De 1924 a 1931, só se tem conhecimento da realização em nossa cidade dos seguintes jogos de volibol:

1º) Em 9.4.1925, no Valparaíso - Petropolitano, 3 x Tênis Clube de Petrópolis, 1.

2º) Em 16.4.1925, no Valparaíso - Petropolitano, 3 x Tênis Clube de Petrópolis, 1.

3º) Em 21.4.1929, no Valparaíso - Oficiais do 1º B. C. x Moças do Petropolitano (demonstração)

4º - Em 1929, no Colégio Plínio Leite - Petropolitano, 2 x Colégio Plínio Leite, 0 (Equipes femininas)

Em 1932, entretanto, como aconteceu também com o basquete, foi oficializado o volibol pela Associação Petropolitana de Sports, presidida por Plínio Leite.

Os seis clubes inscritos no campeonato disputaram a 19 de abril daquele ano, na quadra do Tênis Clube, à av. 1º de Março, o primeiro Torneio Início de volibol. Serrano em primeiro e Internacional em segundo, foram os vencedores.

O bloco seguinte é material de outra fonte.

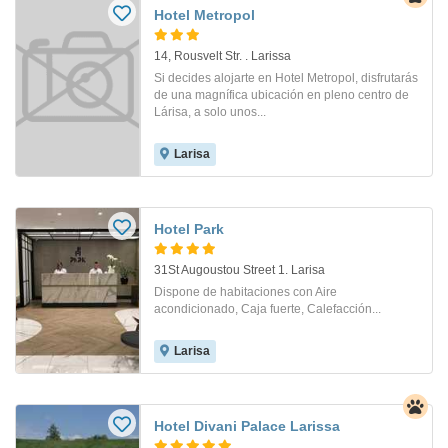
Hotel Metropol
14, Rousvelt Str. . Larissa
Si decides alojarte en Hotel Metropol, disfrutarás
de una magnífica ubicación en pleno centro de
Lárisa, a solo unos...
Larisa
Hotel Park
31St Augoustou Street 1. Larisa
Dispone de habitaciones con Aire
acondicionado, Caja fuerte, Calefacción...
Larisa
Hotel Divani Palace Larissa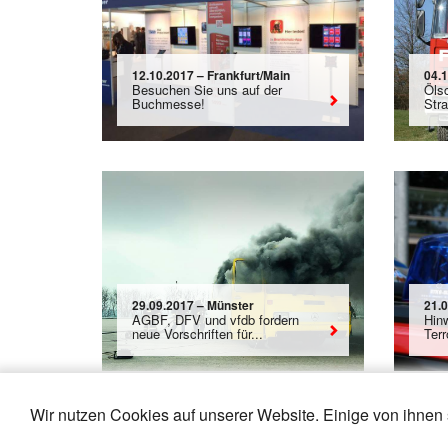
12.10.2017 – Frankfurt/Main
04.
Besuchen Sie uns auf der
Öls
Buchmesse!
Str
29.09.2017 – Münster
21.
AGBF, DFV und vfdb fordern
Hin
neue Vorschriften für...
Ter
Wir nutzen Cookies auf unserer Website. Einige von ihnen 
«
13
14
15
16
17
18
19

O primeiro campeonato da cidade disputado pelos clubes Serrano, Internacional, Petropolitano, Rio Branco, Cascatinha e Itamarati terminou empatado com Internacional e Petropolitano com igual número de pontos. Na melhor de três decisiva, o Internacional levou vantagem por 2x1, sagrando-se campeão.

A classificação dos clubes, nos oito anos em que os campeonatos tem sido realizados, é a seguinte: Efetivos, masculino: Petropolitano (1940. 1946. 1953. 1955) quatro vezes; Fidalgos da Cesta (1937/1939), três vezes; Internacional (1932. 1933), duas vezes; e Serrano (1954) uma vez - Reservas, masculino: Petropolitano (1954) e Serrano (1955) uma vez cada um - Feminino: Cruzeiro do Sul (1953) e Petropolitano (1954) uma vez cada um.

Na disputa do campeonato fluminense, Petrópolis logrou a vitoria em 1934, o primeiro realizado, e daí para cá nada mais conseguiu.